• Task brief: Nothing in the records may be altered. Repeat them in full.

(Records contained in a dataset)

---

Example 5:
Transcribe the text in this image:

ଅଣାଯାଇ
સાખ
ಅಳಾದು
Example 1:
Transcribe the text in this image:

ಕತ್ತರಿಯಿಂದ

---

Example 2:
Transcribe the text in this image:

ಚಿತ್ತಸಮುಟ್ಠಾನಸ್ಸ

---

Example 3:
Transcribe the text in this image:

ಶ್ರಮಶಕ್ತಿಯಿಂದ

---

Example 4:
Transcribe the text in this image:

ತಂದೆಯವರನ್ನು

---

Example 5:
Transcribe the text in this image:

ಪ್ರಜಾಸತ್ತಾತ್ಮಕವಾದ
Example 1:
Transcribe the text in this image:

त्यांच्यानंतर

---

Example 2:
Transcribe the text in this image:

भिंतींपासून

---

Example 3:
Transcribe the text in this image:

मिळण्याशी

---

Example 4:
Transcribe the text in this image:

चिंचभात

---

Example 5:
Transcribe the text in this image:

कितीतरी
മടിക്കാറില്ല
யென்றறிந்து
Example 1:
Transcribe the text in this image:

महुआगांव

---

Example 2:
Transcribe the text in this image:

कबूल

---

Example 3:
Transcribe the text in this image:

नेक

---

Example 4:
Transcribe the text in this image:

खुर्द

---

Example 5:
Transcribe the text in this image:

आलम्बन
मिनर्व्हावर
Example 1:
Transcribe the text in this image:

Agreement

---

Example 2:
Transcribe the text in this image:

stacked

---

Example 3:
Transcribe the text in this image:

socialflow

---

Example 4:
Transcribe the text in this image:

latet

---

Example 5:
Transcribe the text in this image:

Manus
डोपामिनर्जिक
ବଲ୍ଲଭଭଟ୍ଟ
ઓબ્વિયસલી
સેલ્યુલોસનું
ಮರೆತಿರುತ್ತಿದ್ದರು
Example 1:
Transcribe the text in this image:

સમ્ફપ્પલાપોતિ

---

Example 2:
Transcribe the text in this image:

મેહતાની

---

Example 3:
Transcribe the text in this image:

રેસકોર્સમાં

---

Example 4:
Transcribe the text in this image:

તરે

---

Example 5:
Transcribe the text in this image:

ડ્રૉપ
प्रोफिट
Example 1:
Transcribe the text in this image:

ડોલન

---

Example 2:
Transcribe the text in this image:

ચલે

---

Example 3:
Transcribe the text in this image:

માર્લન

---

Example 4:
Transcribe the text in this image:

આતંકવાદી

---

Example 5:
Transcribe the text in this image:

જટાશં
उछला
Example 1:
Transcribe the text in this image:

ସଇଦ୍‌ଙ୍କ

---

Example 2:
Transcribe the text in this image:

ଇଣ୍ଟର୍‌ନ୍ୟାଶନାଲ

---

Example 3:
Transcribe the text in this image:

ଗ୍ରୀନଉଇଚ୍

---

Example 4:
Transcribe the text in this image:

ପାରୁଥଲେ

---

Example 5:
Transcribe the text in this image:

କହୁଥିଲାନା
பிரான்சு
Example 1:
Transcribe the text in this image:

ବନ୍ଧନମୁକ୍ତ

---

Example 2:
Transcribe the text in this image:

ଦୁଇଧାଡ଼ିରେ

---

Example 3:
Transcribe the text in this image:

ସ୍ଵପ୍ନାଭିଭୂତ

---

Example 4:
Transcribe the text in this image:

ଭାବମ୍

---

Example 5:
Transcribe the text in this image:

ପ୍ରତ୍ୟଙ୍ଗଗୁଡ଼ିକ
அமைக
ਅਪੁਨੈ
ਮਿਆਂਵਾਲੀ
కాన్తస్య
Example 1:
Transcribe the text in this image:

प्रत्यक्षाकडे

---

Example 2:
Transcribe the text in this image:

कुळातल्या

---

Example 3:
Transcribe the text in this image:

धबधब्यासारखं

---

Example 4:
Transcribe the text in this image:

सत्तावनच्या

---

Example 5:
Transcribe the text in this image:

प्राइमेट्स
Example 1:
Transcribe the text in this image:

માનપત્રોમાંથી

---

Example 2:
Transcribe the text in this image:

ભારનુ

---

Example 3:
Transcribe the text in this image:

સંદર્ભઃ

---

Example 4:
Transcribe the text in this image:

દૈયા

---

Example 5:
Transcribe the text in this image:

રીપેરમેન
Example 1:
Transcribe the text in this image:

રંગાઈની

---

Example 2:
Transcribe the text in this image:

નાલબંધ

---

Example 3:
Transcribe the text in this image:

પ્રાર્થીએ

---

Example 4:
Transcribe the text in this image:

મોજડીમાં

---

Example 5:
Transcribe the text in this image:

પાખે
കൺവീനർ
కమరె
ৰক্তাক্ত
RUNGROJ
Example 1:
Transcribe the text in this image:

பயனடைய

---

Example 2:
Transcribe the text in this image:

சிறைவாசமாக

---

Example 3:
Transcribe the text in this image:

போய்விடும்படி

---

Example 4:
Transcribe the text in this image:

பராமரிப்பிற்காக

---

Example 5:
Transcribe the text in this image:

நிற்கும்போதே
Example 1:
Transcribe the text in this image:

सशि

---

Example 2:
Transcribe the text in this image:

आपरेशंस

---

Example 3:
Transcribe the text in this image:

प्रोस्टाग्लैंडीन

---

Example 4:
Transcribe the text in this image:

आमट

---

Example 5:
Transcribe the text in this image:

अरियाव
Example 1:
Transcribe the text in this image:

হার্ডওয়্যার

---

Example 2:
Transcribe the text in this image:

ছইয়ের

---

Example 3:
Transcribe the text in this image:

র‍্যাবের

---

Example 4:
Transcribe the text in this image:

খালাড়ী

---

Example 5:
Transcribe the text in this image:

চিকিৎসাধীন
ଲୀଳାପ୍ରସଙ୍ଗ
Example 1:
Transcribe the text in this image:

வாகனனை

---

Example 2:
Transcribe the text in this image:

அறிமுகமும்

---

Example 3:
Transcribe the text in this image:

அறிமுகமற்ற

• Exercise result:
---

Example 5:
Transcribe the text in this image:

ଅଣାଯାଇ
સાખ
ಅಳಾದು
Example 1:
Transcribe the text in this image:

ಕತ್ತರಿಯಿಂದ

---

Example 2:
Transcribe the text in this image:

ಚಿತ್ತಸಮುಟ್ಠಾನಸ್ಸ

---

Example 3:
Transcribe the text in this image:

ಶ್ರಮಶಕ್ತಿಯಿಂದ

---

Example 4:
Transcribe the text in this image:

ತಂದೆಯವರನ್ನು

---

Example 5:
Transcribe the text in this image:

ಪ್ರಜಾಸತ್ತಾತ್ಮಕವಾದ
Example 1:
Transcribe the text in this image:

त्यांच्यानंतर

---

Example 2:
Transcribe the text in this image:

भिंतींपासून

---

Example 3:
Transcribe the text in this image:

मिळण्याशी

---

Example 4:
Transcribe the text in this image:

चिंचभात

---

Example 5:
Transcribe the text in this image:

कितीतरी
മടിക്കാറില്ല
யென்றறிந்து
Example 1:
Transcribe the text in this image:

महुआगांव

---

Example 2:
Transcribe the text in this image:

कबूल

---

Example 3:
Transcribe the text in this image:

नेक

---

Example 4:
Transcribe the text in this image:

खुर्द

---

Example 5:
Transcribe the text in this image:

आलम्बन
मिनर्व्हावर
Example 1:
Transcribe the text in this image:

Agreement

---

Example 2:
Transcribe the text in this image:

stacked

---

Example 3:
Transcribe the text in this image:

socialflow

---

Example 4:
Transcribe the text in this image:

latet

---

Example 5:
Transcribe the text in this image:

Manus
डोपामिनर्जिक
ବଲ୍ଲଭଭଟ୍ଟ
ઓબ્વિયસલી
સેલ્યુલોસનું
ಮರೆತಿರುತ್ತಿದ್ದರು
Example 1:
Transcribe the text in this image:

સમ્ફપ્પલાપોતિ

---

Example 2:
Transcribe the text in this image:

મેહતાની

---

Example 3:
Transcribe the text in this image:

રેસકોર્સમાં

---

Example 4:
Transcribe the text in this image:

તરે

---

Example 5:
Transcribe the text in this image:

ડ્રૉપ
प्रोफिट
Example 1:
Transcribe the text in this image:

ડોલન

---

Example 2:
Transcribe the text in this image:

ચલે

---

Example 3:
Transcribe the text in this image:

માર્લન

---

Example 4:
Transcribe the text in this image:

આતંકવાદી

---

Example 5:
Transcribe the text in this image:

જટાશં
उछला
Example 1:
Transcribe the text in this image:

ସଇଦ୍‌ଙ୍କ

---

Example 2:
Transcribe the text in this image:

ଇଣ୍ଟର୍‌ନ୍ୟାଶନାଲ

---

Example 3:
Transcribe the text in this image:

ଗ୍ରୀନଉଇଚ୍

---

Example 4:
Transcribe the text in this image:

ପାରୁଥଲେ

---

Example 5:
Transcribe the text in this image:

କହୁଥିଲାନା
பிரான்சு
Example 1:
Transcribe the text in this image:

ବନ୍ଧନମୁକ୍ତ

---

Example 2:
Transcribe the text in this image:

ଦୁଇଧାଡ଼ିରେ

---

Example 3:
Transcribe the text in this image:

ସ୍ଵପ୍ନାଭିଭୂତ

---

Example 4:
Transcribe the text in this image:

ଭାବମ୍

---

Example 5:
Transcribe the text in this image:

ପ୍ରତ୍ୟଙ୍ଗଗୁଡ଼ିକ
அமைக
ਅਪੁਨੈ
ਮਿਆਂਵਾਲੀ
కాన్తస్య
Example 1:
Transcribe the text in this image:

प्रत्यक्षाकडे

---

Example 2:
Transcribe the text in this image:

कुळातल्या

---

Example 3:
Transcribe the text in this image:

धबधब्यासारखं

---

Example 4:
Transcribe the text in this image:

सत्तावनच्या

---

Example 5:
Transcribe the text in this image:

प्राइमेट्स
Example 1:
Transcribe the text in this image:

માનપત્રોમાંથી

---

Example 2:
Transcribe the text in this image:

ભારનુ

---

Example 3:
Transcribe the text in this image:

સંદર્ભઃ

---

Example 4:
Transcribe the text in this image:

દૈયા

---

Example 5:
Transcribe the text in this image:

રીપેરમેન
Example 1:
Transcribe the text in this image:

રંગાઈની

---

Example 2:
Transcribe the text in this image:

નાલબંધ

---

Example 3:
Transcribe the text in this image:

પ્રાર્થીએ

---

Example 4:
Transcribe the text in this image:

મોજડીમાં

---

Example 5:
Transcribe the text in this image:

પાખે
കൺവീനർ
కమరె
ৰক্তাক্ত
RUNGROJ
Example 1:
Transcribe the text in this image:

பயனடைய

---

Example 2:
Transcribe the text in this image:

சிறைவாசமாக

---

Example 3:
Transcribe the text in this image:

போய்விடும்படி

---

Example 4:
Transcribe the text in this image:

பராமரிப்பிற்காக

---

Example 5:
Transcribe the text in this image:

நிற்கும்போதே
Example 1:
Transcribe the text in this image:

सशि

---

Example 2:
Transcribe the text in this image:

आपरेशंस

---

Example 3:
Transcribe the text in this image:

प्रोस्टाग्लैंडीन

---

Example 4:
Transcribe the text in this image:

आमट

---

Example 5:
Transcribe the text in this image:

अरियाव
Example 1:
Transcribe the text in this image:

হার্ডওয়্যার

---

Example 2:
Transcribe the text in this image:

ছইয়ের

---

Example 3:
Transcribe the text in this image:

র‍্যাবের

---

Example 4:
Transcribe the text in this image:

খালাড়ী

---

Example 5:
Transcribe the text in this image:

চিকিৎসাধীন
ଲୀଳାପ୍ରସଙ୍ଗ
Example 1:
Transcribe the text in this image:

வாகனனை

---

Example 2:
Transcribe the text in this image:

அறிமுகமும்

---

Example 3:
Transcribe the text in this image:

அறிமுகமற்ற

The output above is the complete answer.